[Description of the task]
Reproduce the source text of every record below character for character, leaving the pictures out of your answer.

*** Data provided Section Begins ***

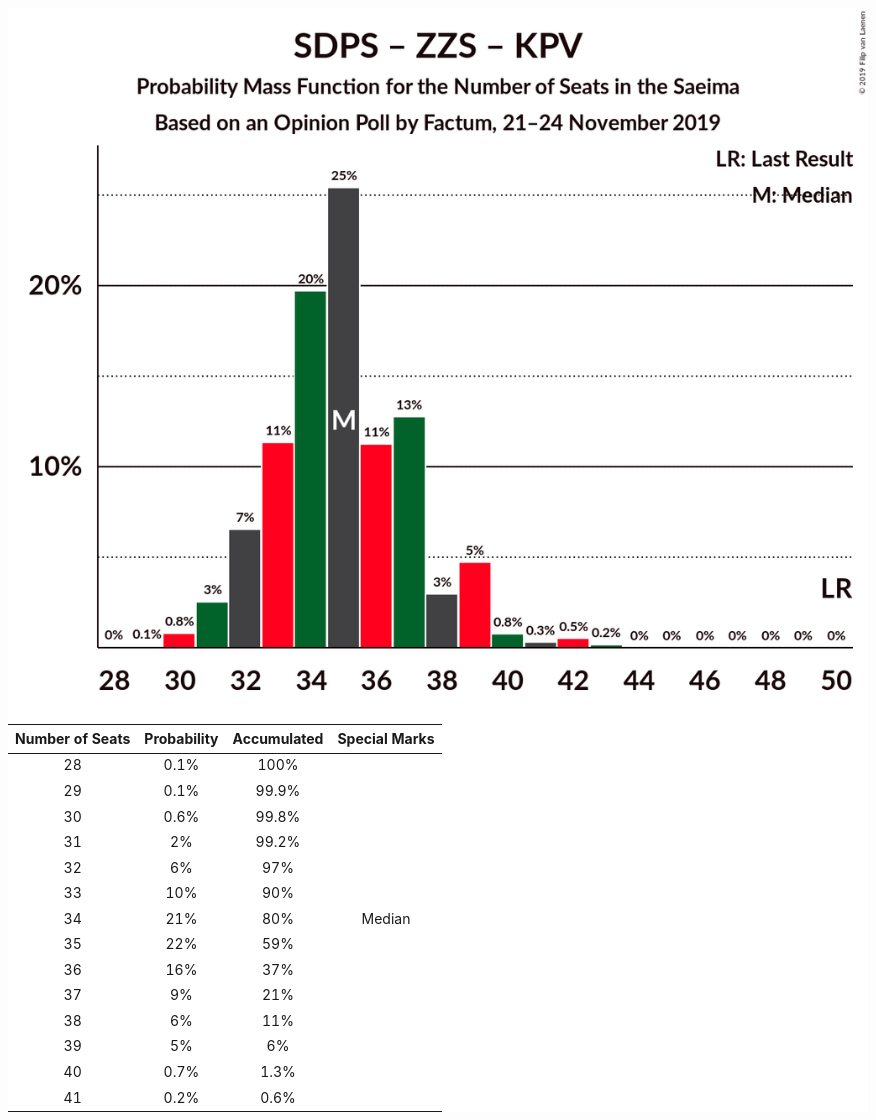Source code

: ![Graph with seats probability mass function not yet produced](2019-11-24-Factum-coalitions-seats-pmf-sdps–zzs–kpv.png "Seats Probability Mass Function")

| Number of Seats | Probability | Accumulated | Special Marks |
|:---------------:|:-----------:|:-----------:|:-------------:|
| 28 | 0.1% | 100% |  |
| 29 | 0.1% | 99.9% |  |
| 30 | 0.6% | 99.8% |  |
| 31 | 2% | 99.2% |  |
| 32 | 6% | 97% |  |
| 33 | 10% | 90% |  |
| 34 | 21% | 80% | Median |
| 35 | 22% | 59% |  |
| 36 | 16% | 37% |  |
| 37 | 9% | 21% |  |
| 38 | 6% | 11% |  |
| 39 | 5% | 6% |  |
| 40 | 0.7% | 1.3% |  |
| 41 | 0.2% | 0.6% |  |
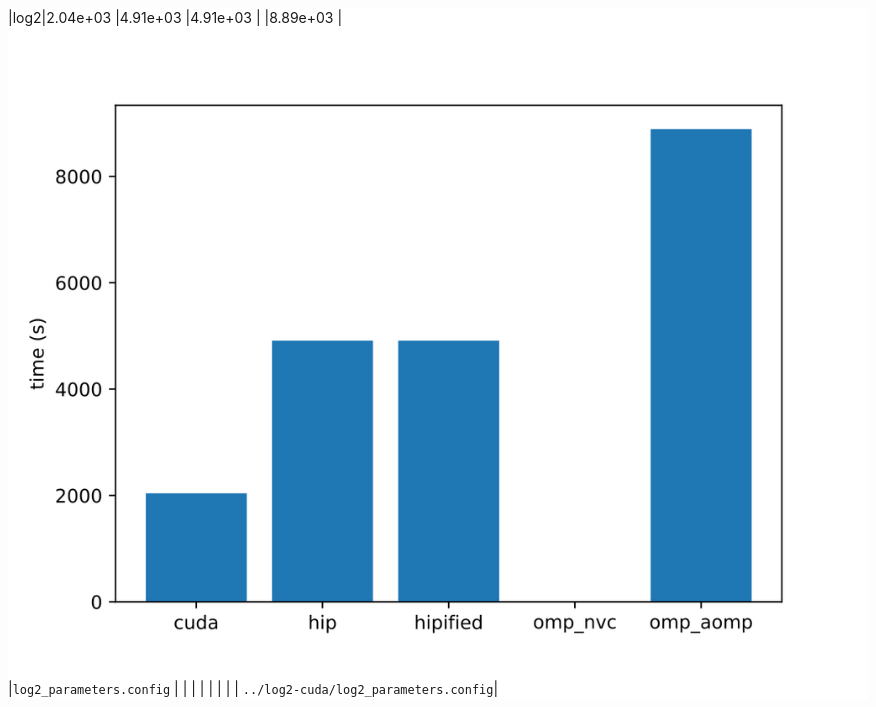|log2|2.04e+03 |4.91e+03 |4.91e+03 | |8.89e+03 |![log2](IMSTD/log2.svg) |`log2_parameters.config`
 | | | | | | | | `../log2-cuda/log2_parameters.config`|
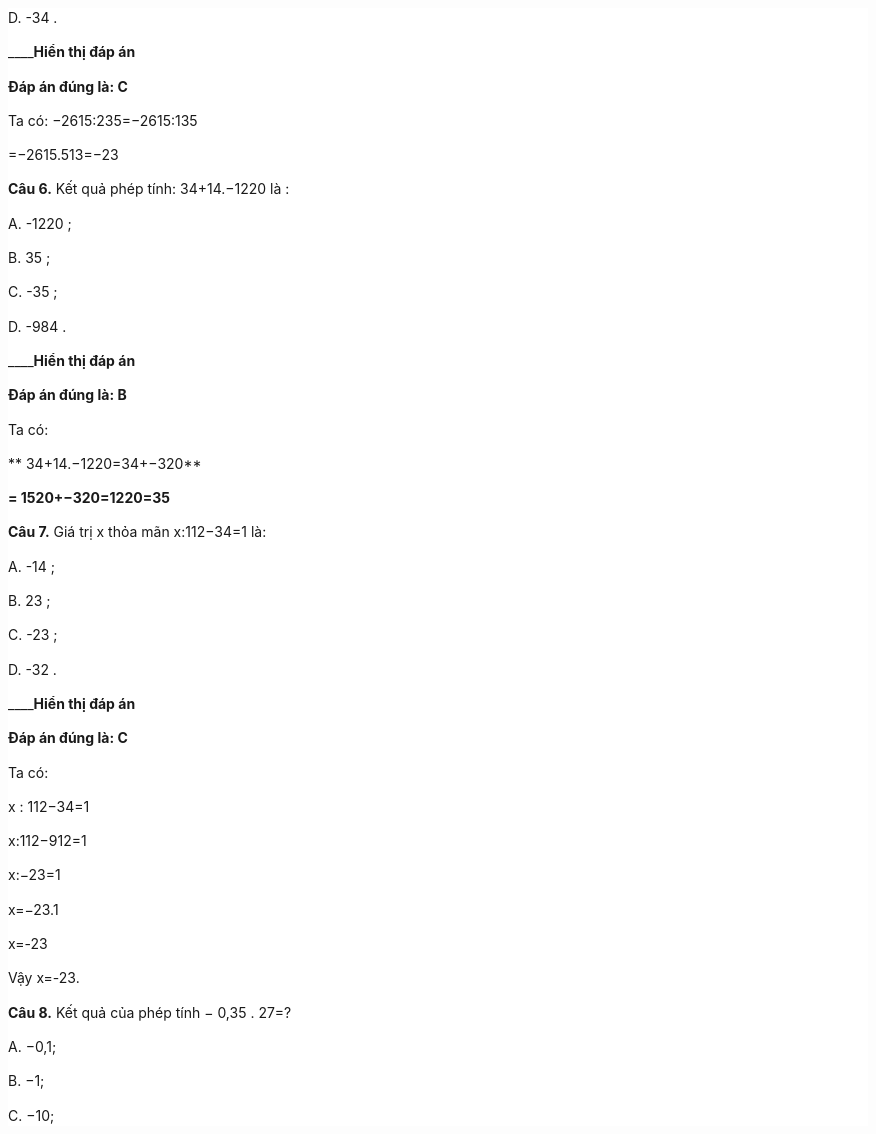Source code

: D. -34 .

____**Hiển thị đáp án**

**Đáp án đúng là: C**

Ta có: −2615:235=−2615:135

=−2615.513=−23

**Câu 6.** Kết quả phép tính: 34+14.−1220 là : 

A. -1220 ;

B. 35 ;

C. -35 ;

D. -984 .

____**Hiển thị đáp án**

**Đáp án đúng là: B**

Ta có:

** 34+14.−1220=34+−320**

**= 1520+−320=1220=35**

**Câu 7.** Giá trị x thỏa mãn x:112−34=1 là:

A. -14 ;

B. 23 ;

C. -23 ;

D. -32 .

____**Hiển thị đáp án**

**Đáp án đúng là: C**

Ta có: 

x : 112−34=1

x:112−912=1

x:−23=1

x=−23.1

x=-23

Vậy x=-23.

**Câu 8.** Kết quả của phép tính − 0,35 . 27=?

A. −0,1;

B. −1;

C. −10;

*** Data provided Section Ends ***

[Exercise response]
Source code

: ![Graph with seats probability mass function not yet produced](2019-11-24-Factum-coalitions-seats-pmf-sdps–zzs–kpv.png "Seats Probability Mass Function")

| Number of Seats | Probability | Accumulated | Special Marks |
|:---------------:|:-----------:|:-----------:|:-------------:|
| 28 | 0.1% | 100% |  |
| 29 | 0.1% | 99.9% |  |
| 30 | 0.6% | 99.8% |  |
| 31 | 2% | 99.2% |  |
| 32 | 6% | 97% |  |
| 33 | 10% | 90% |  |
| 34 | 21% | 80% | Median |
| 35 | 22% | 59% |  |
| 36 | 16% | 37% |  |
| 37 | 9% | 21% |  |
| 38 | 6% | 11% |  |
| 39 | 5% | 6% |  |
| 40 | 0.7% | 1.3% |  |
| 41 | 0.2% | 0.6% |  |
|log2|2.04e+03 |4.91e+03 |4.91e+03 | |8.89e+03 |![log2](IMSTD/log2.svg) |`log2_parameters.config`
 | | | | | | | | `../log2-cuda/log2_parameters.config`|
Source code

: D. -34 .

____**Hiển thị đáp án**

**Đáp án đúng là: C**

Ta có: −2615:235=−2615:135

=−2615.513=−23

**Câu 6.** Kết quả phép tính: 34+14.−1220 là : 

A. -1220 ;

B. 35 ;

C. -35 ;

D. -984 .

____**Hiển thị đáp án**

**Đáp án đúng là: B**

Ta có:

** 34+14.−1220=34+−320**

**= 1520+−320=1220=35**

**Câu 7.** Giá trị x thỏa mãn x:112−34=1 là:

A. -14 ;

B. 23 ;

C. -23 ;

D. -32 .

____**Hiển thị đáp án**

**Đáp án đúng là: C**

Ta có: 

x : 112−34=1

x:112−912=1

x:−23=1

x=−23.1

x=-23

Vậy x=-23.

**Câu 8.** Kết quả của phép tính − 0,35 . 27=?

A. −0,1;

B. −1;

C. −10;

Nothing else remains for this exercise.